Wäre ja auch zu cool wenn es einfach so funktionieren würde  :Razz: . Ich hoffe ich habe mit diesem kopieren nciht alles nur noch komplizierter gemacht.

PS: Habe jetzt erstmal die emerge --info nicht gepostet, da bei mir Firefox nicht so richtig funktioniert und ich mit dem w3m Browser nur teilweise klarkomme (und natürlich emerge nicht richitg funktioniert und deswegen ..). 

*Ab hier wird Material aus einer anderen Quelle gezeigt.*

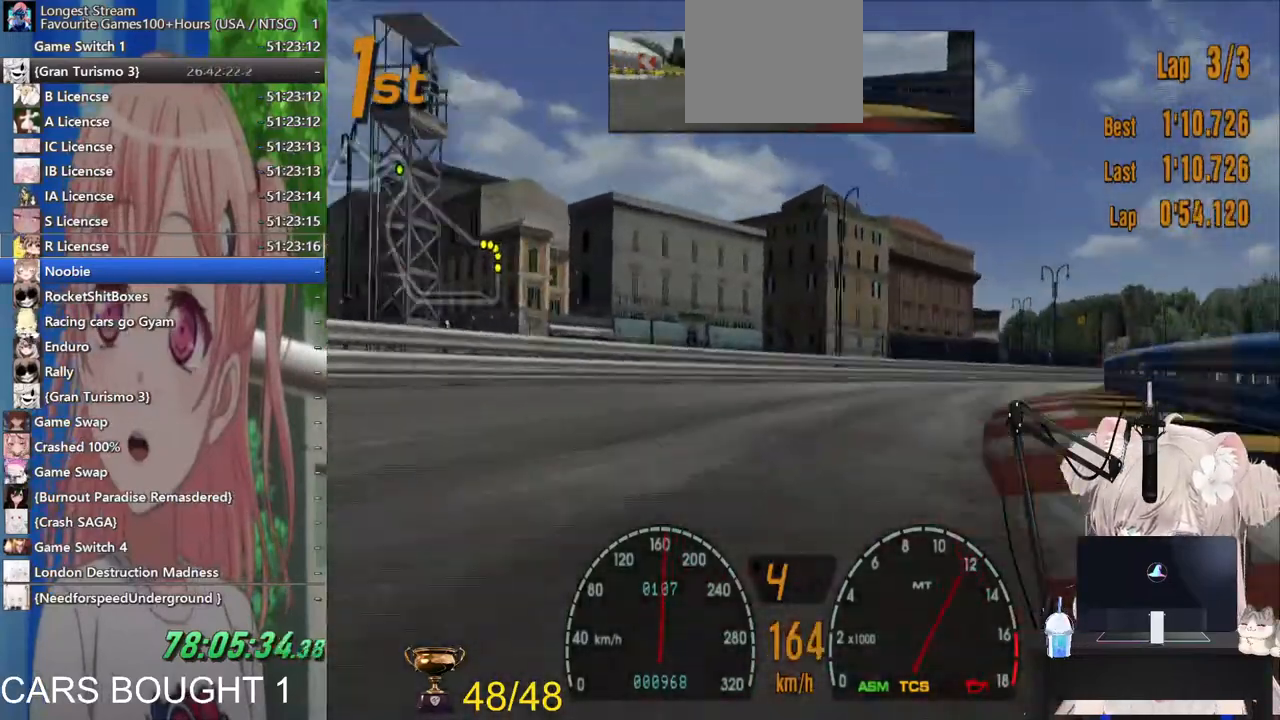
{"buttons": ["L2"], "left_stick": "right", "right_stick": "center", "events": [[33, "left_stick", "right"], [117, "R2", "up"], [333, "L2", "down"], [333, "SQUARE", "down"], [500, "SQUARE", "up"]]}
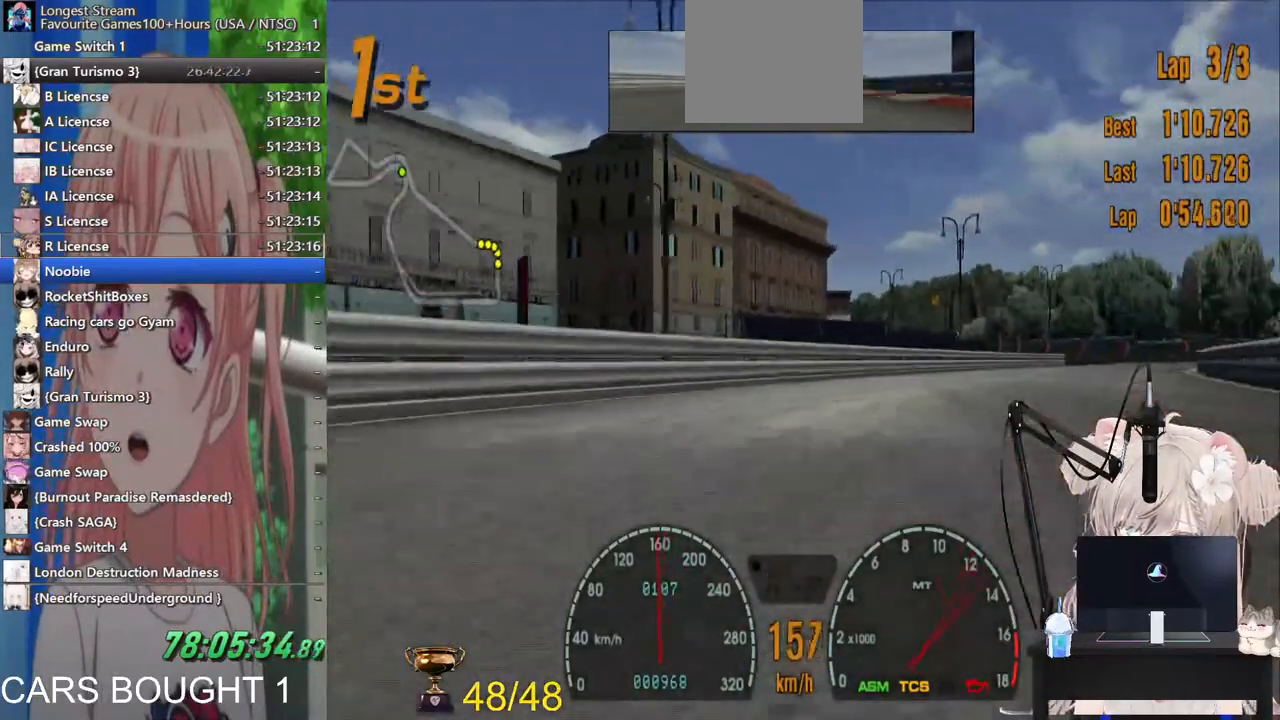
{"buttons": ["R2"], "left_stick": "right", "right_stick": "center", "events": [[33, "L2", "up"], [100, "R2", "down"]]}
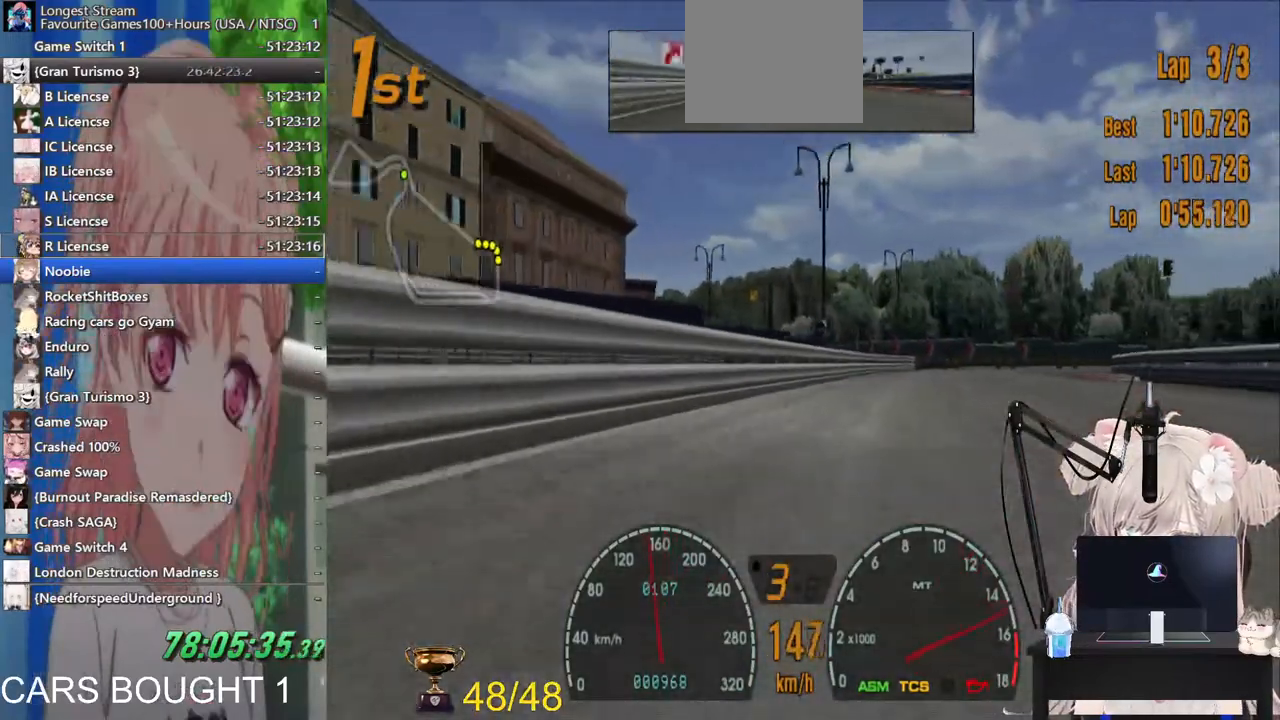
{"buttons": ["R2"], "left_stick": "center", "right_stick": "center", "events": [[317, "CROSS", "down"], [383, "left_stick", "center"], [467, "CROSS", "up"]]}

PPS: Könntest du mir eine vllt gute Lektüre über Gentoo empfehlen, damit ich mal so ein bischen besser das ganze System verstehe. ALso die gesamte Installation hat mir schon sehr gut geholfen, aber gerade das portage system verstehe ich nicht so ganz (also z.B. "Gentoo Linux. Die Metadistribution?"

Danke, für einen Gentoo Noob ist dieses FOrum wirklich gold wert  :Wink: .

----------

## Max Steel

Ich hätte dir mal:

http://www.gentoo.org/doc/de/

zu ermpfehlen auserdem noch

http://gentoo-wiki.com

Für Portage dashier:

http://www.gentoo.org/doc/de/handbook/handbook-x86.xml?part=2&chap=1

Und für den Rest noch dahier:

http://www.gentoo.org/doc/de/?catid=gentoo

Viel Spaß

----------

## Mischk

Danke!

Ich habe einfach nochmals STIGMaTa_ch s Schritte befolgt (nur diesmal mit stage 3) und dann nicht nur quickpkg python ausgeführt sondern /usr/lib/portage ersetzt.

SCheint im Moment wieder alles super zu funktionieren  :Smile: 

----------